Korban terus berupaya mendapat bantuan hukum dengan menjelaskan kronologinya. Tapi ternyata, respon polisipun menyatakan bahwa mereka punya wewenang untuk memaksa masyarakat melakukan vaksin yang menjadi program pemerintah. Bahkan lebih parahnya lagi, petugas Sentra Layanan Kepolisian Terpadu (SKPT) juga merespon dengan melontarkan kalimat begini, “mana bisa kamu katakan itu percobaan pemerkosaan, memangnya ada dipegang alat kelaminmu atau dipegang daerah sensitif, misalnya diremas-remas payudaranya? Kalau tidak ya berarti bukan, ini penganiyaan namanya.”
Bersama relawan YLBHI-LBH Banda Aceh, korban bersama sang ibu akhirnya meneruskan laporannya kepada Unit Perlindungan Perempuan dan Anak (PPA). Namun petugas menolak untuk mengeluarkan Surat Tanda Bukti Lapor (STBL) karena identitas dan ciri-ciri korban yang tidak diketahui dengan jelas.
Dua tindakan dari pihak perlindungan tersebut yaitu, Kepolisian dan PPA sangat disayangkan. Pasalnya, tindakan mereka berupa penolakan laporan dan penerbitan surat bukti lapor tidak memiliki payung hukum. Padahal, sertifikat vaksin yang diminta oleh pihak kepolisian, dalam undang-undang manapun – setelah penelurusan oleh pihak YLBHI-LBH Banda Aceh – tak ada pasal yang menunjukkan bahwa sertifikat vaksin menjadi syarat untuk melakukan laporan.
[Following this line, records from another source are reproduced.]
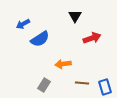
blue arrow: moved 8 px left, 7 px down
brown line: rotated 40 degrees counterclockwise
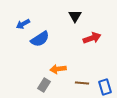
orange arrow: moved 5 px left, 5 px down
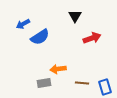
blue semicircle: moved 2 px up
gray rectangle: moved 2 px up; rotated 48 degrees clockwise
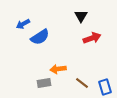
black triangle: moved 6 px right
brown line: rotated 32 degrees clockwise
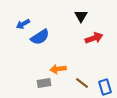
red arrow: moved 2 px right
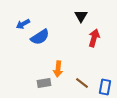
red arrow: rotated 54 degrees counterclockwise
orange arrow: rotated 77 degrees counterclockwise
blue rectangle: rotated 28 degrees clockwise
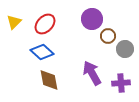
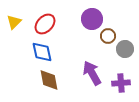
blue diamond: rotated 35 degrees clockwise
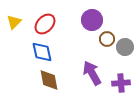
purple circle: moved 1 px down
brown circle: moved 1 px left, 3 px down
gray circle: moved 2 px up
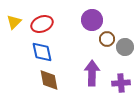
red ellipse: moved 3 px left; rotated 25 degrees clockwise
purple arrow: rotated 30 degrees clockwise
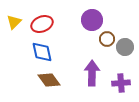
brown diamond: rotated 25 degrees counterclockwise
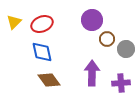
gray circle: moved 1 px right, 2 px down
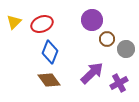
blue diamond: moved 8 px right; rotated 35 degrees clockwise
purple arrow: rotated 45 degrees clockwise
purple cross: moved 2 px left; rotated 24 degrees counterclockwise
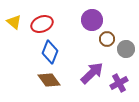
yellow triangle: rotated 35 degrees counterclockwise
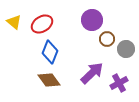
red ellipse: rotated 10 degrees counterclockwise
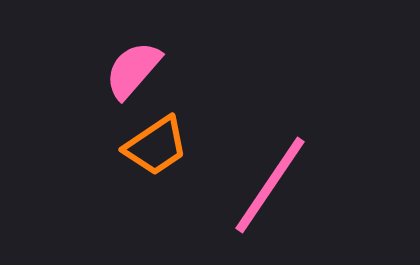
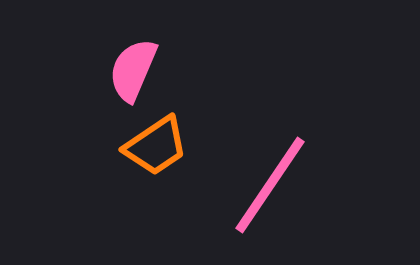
pink semicircle: rotated 18 degrees counterclockwise
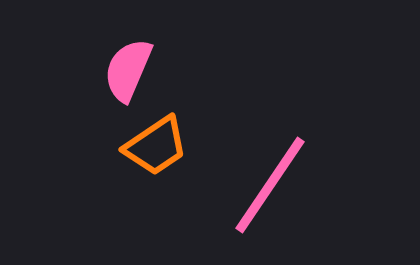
pink semicircle: moved 5 px left
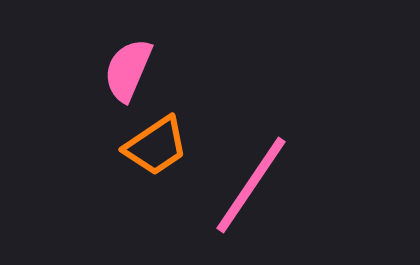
pink line: moved 19 px left
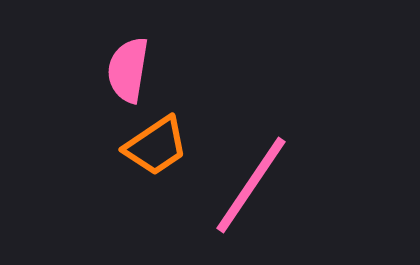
pink semicircle: rotated 14 degrees counterclockwise
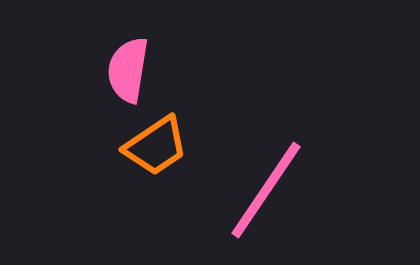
pink line: moved 15 px right, 5 px down
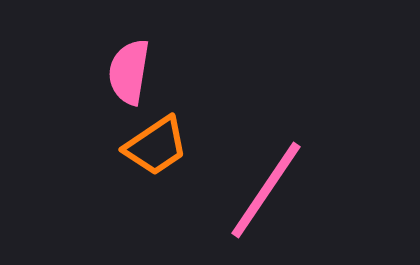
pink semicircle: moved 1 px right, 2 px down
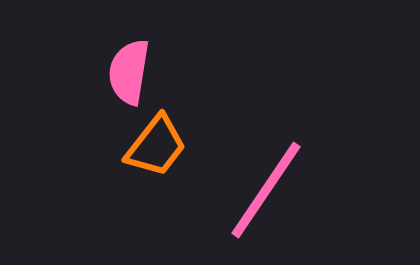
orange trapezoid: rotated 18 degrees counterclockwise
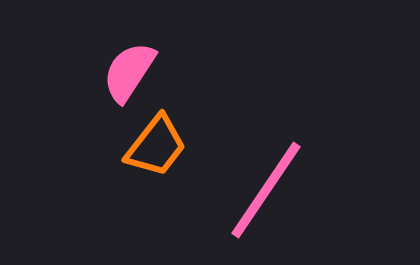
pink semicircle: rotated 24 degrees clockwise
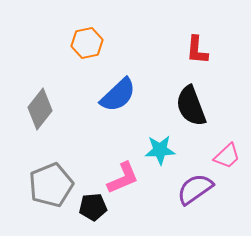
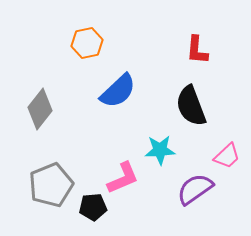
blue semicircle: moved 4 px up
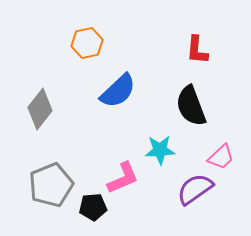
pink trapezoid: moved 6 px left, 1 px down
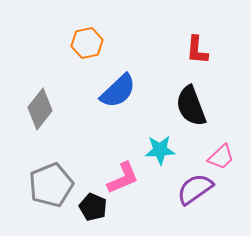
black pentagon: rotated 28 degrees clockwise
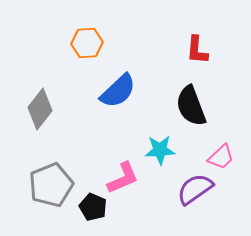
orange hexagon: rotated 8 degrees clockwise
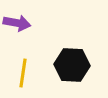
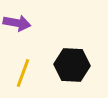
yellow line: rotated 12 degrees clockwise
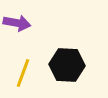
black hexagon: moved 5 px left
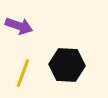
purple arrow: moved 2 px right, 3 px down; rotated 8 degrees clockwise
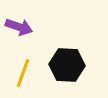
purple arrow: moved 1 px down
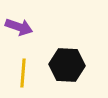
yellow line: rotated 16 degrees counterclockwise
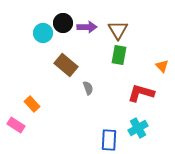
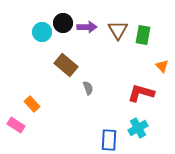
cyan circle: moved 1 px left, 1 px up
green rectangle: moved 24 px right, 20 px up
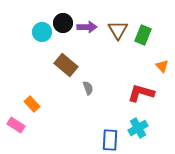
green rectangle: rotated 12 degrees clockwise
blue rectangle: moved 1 px right
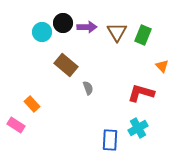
brown triangle: moved 1 px left, 2 px down
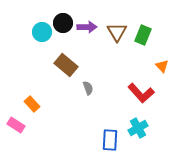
red L-shape: rotated 148 degrees counterclockwise
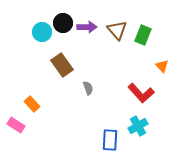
brown triangle: moved 2 px up; rotated 10 degrees counterclockwise
brown rectangle: moved 4 px left; rotated 15 degrees clockwise
cyan cross: moved 2 px up
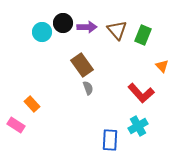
brown rectangle: moved 20 px right
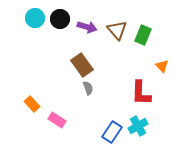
black circle: moved 3 px left, 4 px up
purple arrow: rotated 18 degrees clockwise
cyan circle: moved 7 px left, 14 px up
red L-shape: rotated 44 degrees clockwise
pink rectangle: moved 41 px right, 5 px up
blue rectangle: moved 2 px right, 8 px up; rotated 30 degrees clockwise
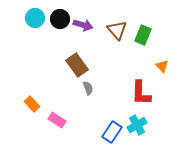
purple arrow: moved 4 px left, 2 px up
brown rectangle: moved 5 px left
cyan cross: moved 1 px left, 1 px up
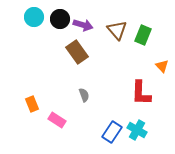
cyan circle: moved 1 px left, 1 px up
brown rectangle: moved 13 px up
gray semicircle: moved 4 px left, 7 px down
orange rectangle: rotated 21 degrees clockwise
cyan cross: moved 5 px down; rotated 30 degrees counterclockwise
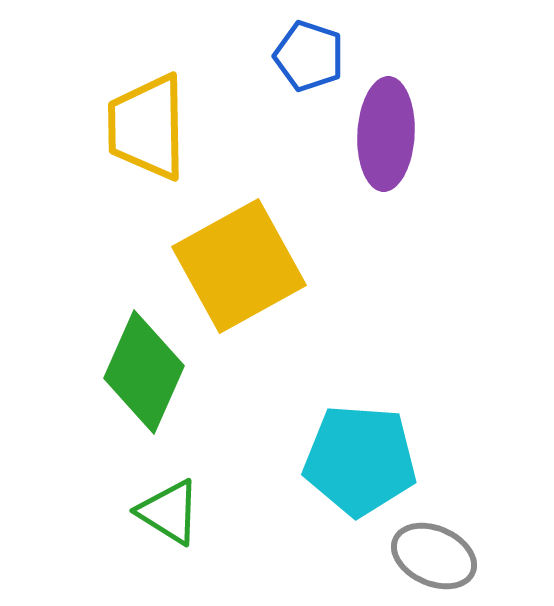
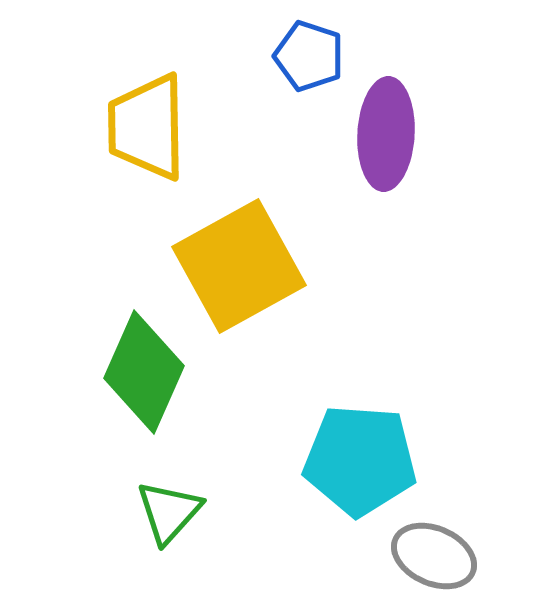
green triangle: rotated 40 degrees clockwise
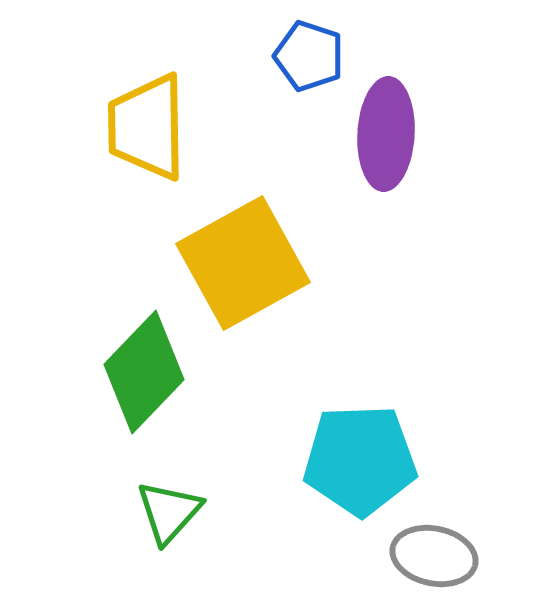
yellow square: moved 4 px right, 3 px up
green diamond: rotated 20 degrees clockwise
cyan pentagon: rotated 6 degrees counterclockwise
gray ellipse: rotated 12 degrees counterclockwise
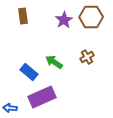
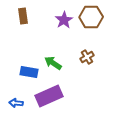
green arrow: moved 1 px left, 1 px down
blue rectangle: rotated 30 degrees counterclockwise
purple rectangle: moved 7 px right, 1 px up
blue arrow: moved 6 px right, 5 px up
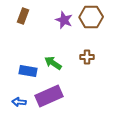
brown rectangle: rotated 28 degrees clockwise
purple star: rotated 18 degrees counterclockwise
brown cross: rotated 32 degrees clockwise
blue rectangle: moved 1 px left, 1 px up
blue arrow: moved 3 px right, 1 px up
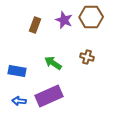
brown rectangle: moved 12 px right, 9 px down
brown cross: rotated 16 degrees clockwise
blue rectangle: moved 11 px left
blue arrow: moved 1 px up
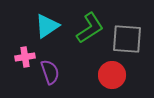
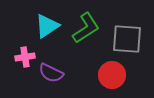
green L-shape: moved 4 px left
purple semicircle: moved 1 px right, 1 px down; rotated 135 degrees clockwise
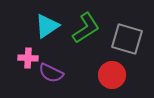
gray square: rotated 12 degrees clockwise
pink cross: moved 3 px right, 1 px down; rotated 12 degrees clockwise
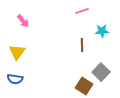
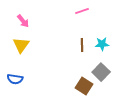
cyan star: moved 13 px down
yellow triangle: moved 4 px right, 7 px up
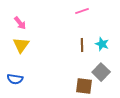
pink arrow: moved 3 px left, 2 px down
cyan star: rotated 24 degrees clockwise
brown square: rotated 24 degrees counterclockwise
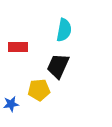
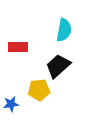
black trapezoid: rotated 24 degrees clockwise
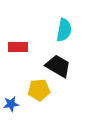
black trapezoid: rotated 72 degrees clockwise
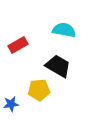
cyan semicircle: rotated 90 degrees counterclockwise
red rectangle: moved 2 px up; rotated 30 degrees counterclockwise
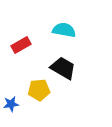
red rectangle: moved 3 px right
black trapezoid: moved 5 px right, 2 px down
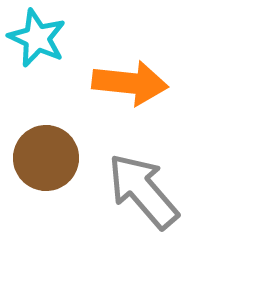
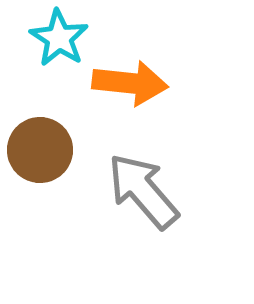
cyan star: moved 22 px right; rotated 8 degrees clockwise
brown circle: moved 6 px left, 8 px up
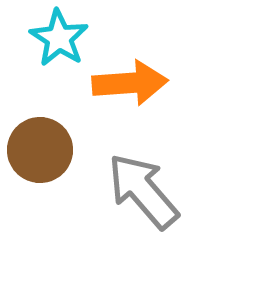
orange arrow: rotated 10 degrees counterclockwise
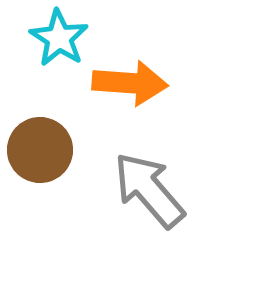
orange arrow: rotated 8 degrees clockwise
gray arrow: moved 6 px right, 1 px up
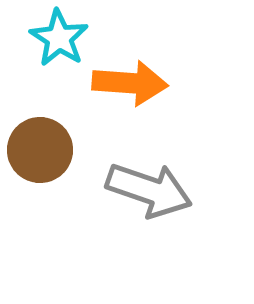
gray arrow: rotated 150 degrees clockwise
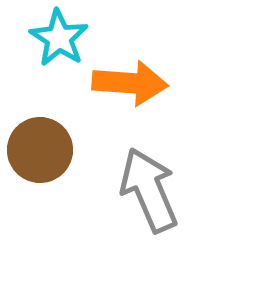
gray arrow: rotated 132 degrees counterclockwise
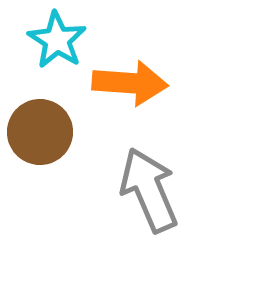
cyan star: moved 2 px left, 2 px down
brown circle: moved 18 px up
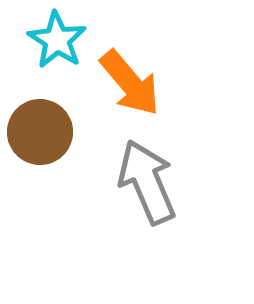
orange arrow: rotated 46 degrees clockwise
gray arrow: moved 2 px left, 8 px up
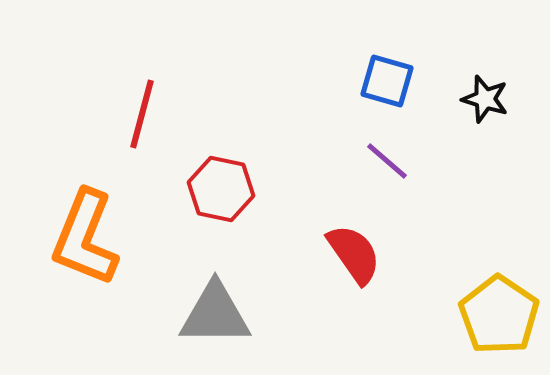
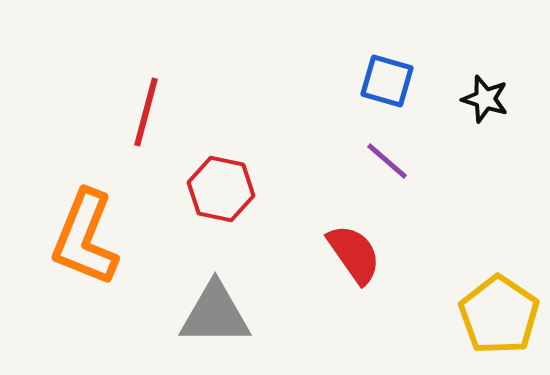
red line: moved 4 px right, 2 px up
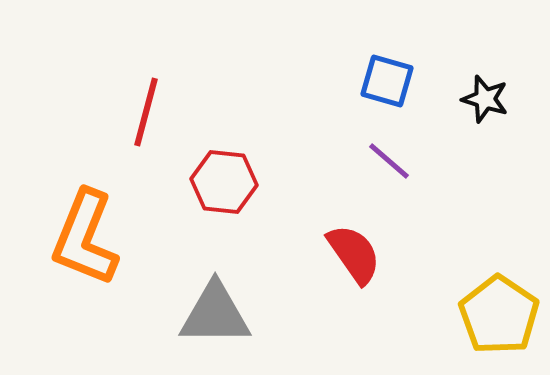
purple line: moved 2 px right
red hexagon: moved 3 px right, 7 px up; rotated 6 degrees counterclockwise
Begitu juga tindakan dari Unit PPA, tak ada regulasi dari pemerintah yang mewajibkan korban melampirkan data-data pelaku dengan lengkap. Bahkan itu bukan tugas korban, pihak kepolisian atau aparat keamanan lah yang bertugas melakukan penyelidikan. Tapi lagi-lagi, korban kekerasan seksual sulit mendapatkan pembelaan karena payung hukum yang belum jelas yang memihak pada korban.